Un peu moins de 200 personnes ont participé à deux essais cliniques similaires: la moitié des participants ont reçu de la MDMA (ou midomafetamine) et l'autre moitié un placebo, lors de trois séances de chacune huit heures, espacées de plusieurs semaines et conduites en présence d'un thérapeute.

Elles avaient lieu dans une salle "confortable, avec un canapé" et "un éclairage doux", a décrit Berra Yazar-Klosinski, responsable scientifique chez Lykos Therapeutics.

Plusieurs séances de psychothérapie étaient ensuite prévues entre chaque prise.

\- Cadre strict -

Les participants ayant reçu de la MDMA "ont semblé expérimenter une amélioration rapide, cliniquement significative et durable de leurs symptômes de stress post-traumatique", a écrit la FDA dans un document présentant les enjeux de la réunion.

"Toutefois, plusieurs facteurs rendent ces données difficiles à interpréter", a ajouté l'agence.

D'abord, en raison des effets puissants de la MDMA affectant l'humeur et les sensations, les patients étaient largement capables de deviner s'ils avaient le traitement ou un placebo, ce qui a pu influencer les résultats.

De plus, la FDA a critiqué une évaluation selon elle "incomplète" des possibles effets secondaires, notamment concernant les risques cardiaques du traitement. Des augmentations significatives de la pression artérielle et du pouls ont été observées chez les participants.

Si autorisé, la FDA a déjà proposé un encadrement strict du traitement. Il ne pourrait être administré que par certains établissements certifiés et les patients devraient être enregistrés dans un registre leur permettant d'être suivis.

Les séances devraient être encadrées par deux personnes, dont un thérapeute. Les patients ne pourraient quitter la séance qu'accompagnés d'un adulte et n'auraient pas le droit de conduire le jour suivant.

\- Inquiétudes -

Une organisation examinant les essais cliniques et prix de médicaments, l'ICER, a par ailleurs soulevé des inquiétudes dans un récent rapport. Selon ce rapport, les professionnels participant aux essais cliniques étaient encouragés à rapporter les bénéfices du traitement et non ses effets indésirables.

Interrogée mardi sur la question, Tiffany Farchione, responsable au sein de la FDA, a déclaré que des "inspections" étaient en cours. "Nous prenons ces allégations très au sérieux et elles nous inquiètent assez", a-t-elle ajouté.
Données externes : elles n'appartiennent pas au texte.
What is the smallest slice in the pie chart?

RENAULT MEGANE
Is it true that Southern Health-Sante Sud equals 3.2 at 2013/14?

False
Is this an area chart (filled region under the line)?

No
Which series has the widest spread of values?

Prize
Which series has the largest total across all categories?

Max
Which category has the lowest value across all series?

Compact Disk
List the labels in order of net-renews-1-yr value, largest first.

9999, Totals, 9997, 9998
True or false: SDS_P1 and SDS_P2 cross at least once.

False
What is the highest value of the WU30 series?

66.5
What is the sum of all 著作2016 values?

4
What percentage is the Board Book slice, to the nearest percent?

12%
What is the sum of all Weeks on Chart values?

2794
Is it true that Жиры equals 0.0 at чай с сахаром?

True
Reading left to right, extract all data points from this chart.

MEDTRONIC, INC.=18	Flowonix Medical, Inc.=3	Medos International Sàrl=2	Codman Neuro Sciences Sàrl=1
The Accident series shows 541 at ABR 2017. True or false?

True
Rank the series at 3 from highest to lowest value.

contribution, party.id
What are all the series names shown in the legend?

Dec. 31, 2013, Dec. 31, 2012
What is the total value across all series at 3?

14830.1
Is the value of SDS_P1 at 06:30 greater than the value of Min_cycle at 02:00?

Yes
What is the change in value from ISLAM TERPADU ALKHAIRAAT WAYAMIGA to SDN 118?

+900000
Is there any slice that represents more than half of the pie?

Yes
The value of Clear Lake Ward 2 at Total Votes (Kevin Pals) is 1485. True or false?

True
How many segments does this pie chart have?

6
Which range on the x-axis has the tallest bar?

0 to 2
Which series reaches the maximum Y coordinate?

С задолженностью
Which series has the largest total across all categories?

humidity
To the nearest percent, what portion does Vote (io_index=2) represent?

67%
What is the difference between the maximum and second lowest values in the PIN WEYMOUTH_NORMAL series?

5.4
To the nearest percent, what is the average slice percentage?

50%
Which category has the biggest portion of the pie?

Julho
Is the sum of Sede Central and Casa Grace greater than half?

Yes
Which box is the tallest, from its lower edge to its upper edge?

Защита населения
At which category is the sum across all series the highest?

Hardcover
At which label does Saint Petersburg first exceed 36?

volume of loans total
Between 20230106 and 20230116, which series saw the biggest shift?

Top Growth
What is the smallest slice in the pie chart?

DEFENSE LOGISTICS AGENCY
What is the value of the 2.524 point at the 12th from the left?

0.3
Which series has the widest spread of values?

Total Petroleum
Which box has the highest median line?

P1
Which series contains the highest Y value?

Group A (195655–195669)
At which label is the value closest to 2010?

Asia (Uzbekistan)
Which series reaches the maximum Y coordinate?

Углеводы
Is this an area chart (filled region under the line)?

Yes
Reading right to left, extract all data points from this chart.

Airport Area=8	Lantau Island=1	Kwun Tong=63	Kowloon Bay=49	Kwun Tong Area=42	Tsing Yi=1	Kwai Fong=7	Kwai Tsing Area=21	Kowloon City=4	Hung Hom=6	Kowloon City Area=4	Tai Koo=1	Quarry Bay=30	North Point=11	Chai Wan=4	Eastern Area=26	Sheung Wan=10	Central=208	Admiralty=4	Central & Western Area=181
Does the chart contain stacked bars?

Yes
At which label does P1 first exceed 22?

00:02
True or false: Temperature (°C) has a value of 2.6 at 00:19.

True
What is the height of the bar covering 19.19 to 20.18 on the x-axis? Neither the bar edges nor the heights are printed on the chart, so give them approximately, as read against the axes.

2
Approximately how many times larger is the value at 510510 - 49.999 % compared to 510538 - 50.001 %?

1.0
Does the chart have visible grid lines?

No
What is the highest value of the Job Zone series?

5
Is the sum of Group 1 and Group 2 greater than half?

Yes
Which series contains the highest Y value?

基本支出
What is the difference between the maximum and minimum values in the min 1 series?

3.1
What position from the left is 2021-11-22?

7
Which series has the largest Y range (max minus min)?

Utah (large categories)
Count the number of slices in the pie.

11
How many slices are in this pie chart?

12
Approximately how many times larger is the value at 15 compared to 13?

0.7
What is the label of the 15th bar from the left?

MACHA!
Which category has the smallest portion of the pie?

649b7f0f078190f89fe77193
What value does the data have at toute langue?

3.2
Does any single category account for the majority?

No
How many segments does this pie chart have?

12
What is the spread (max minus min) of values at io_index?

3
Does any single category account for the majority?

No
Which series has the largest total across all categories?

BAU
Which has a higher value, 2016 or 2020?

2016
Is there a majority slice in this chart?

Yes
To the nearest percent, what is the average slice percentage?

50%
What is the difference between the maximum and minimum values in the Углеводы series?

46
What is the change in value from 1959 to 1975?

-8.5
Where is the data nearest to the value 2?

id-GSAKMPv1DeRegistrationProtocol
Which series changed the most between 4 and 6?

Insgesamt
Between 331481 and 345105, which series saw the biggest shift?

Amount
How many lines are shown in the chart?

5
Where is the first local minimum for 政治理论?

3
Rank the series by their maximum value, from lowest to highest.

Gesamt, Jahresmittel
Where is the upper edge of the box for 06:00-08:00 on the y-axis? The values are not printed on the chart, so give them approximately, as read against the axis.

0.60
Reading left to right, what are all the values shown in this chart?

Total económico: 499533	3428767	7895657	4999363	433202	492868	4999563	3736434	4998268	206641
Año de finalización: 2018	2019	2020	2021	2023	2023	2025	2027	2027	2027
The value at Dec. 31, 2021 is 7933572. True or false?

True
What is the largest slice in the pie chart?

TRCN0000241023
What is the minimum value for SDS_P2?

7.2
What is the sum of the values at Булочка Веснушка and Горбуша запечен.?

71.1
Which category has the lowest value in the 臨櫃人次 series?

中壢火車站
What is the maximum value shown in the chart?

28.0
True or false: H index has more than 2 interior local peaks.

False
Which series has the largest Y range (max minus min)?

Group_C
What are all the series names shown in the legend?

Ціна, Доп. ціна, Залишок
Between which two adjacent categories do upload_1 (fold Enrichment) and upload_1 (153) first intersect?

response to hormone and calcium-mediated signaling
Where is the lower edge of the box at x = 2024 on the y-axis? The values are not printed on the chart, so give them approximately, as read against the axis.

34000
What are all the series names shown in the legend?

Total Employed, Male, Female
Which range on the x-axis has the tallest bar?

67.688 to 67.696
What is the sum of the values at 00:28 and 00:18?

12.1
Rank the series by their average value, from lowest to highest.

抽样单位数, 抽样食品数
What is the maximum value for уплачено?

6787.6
Des experts soulignent toutefois le besoin de nouvelles solutions pour les patients.

"Beaucoup de patients atteints de TSPT souffrent" et le manque de traitements disponibles "a d'énormes conséquences", a argumenté durant la réunion Kelley O'Donnell, une experte invitée par Lykos Therapeutics.

"La MDMA aide vraiment le processus thérapeutique" notamment en "générant une sensation d'empathie et de connexion avec soi-même et avec les autres", a-t-elle dit.

La MDMA est pour le moment une substance illicite aux Etats-Unis et son autorisation pour un traitement médical représenterait donc un changement majeur.

De manière générale, les scientifiques se penchent de plus en plus sérieusement sur l'utilisation de psychédéliques (psilocybine...) pour traiter diverses pathologies (dépression...).

Lykos Therapeutics a dit dans un communiqué s'attendre à une décision de la FDA d'ici mi-août.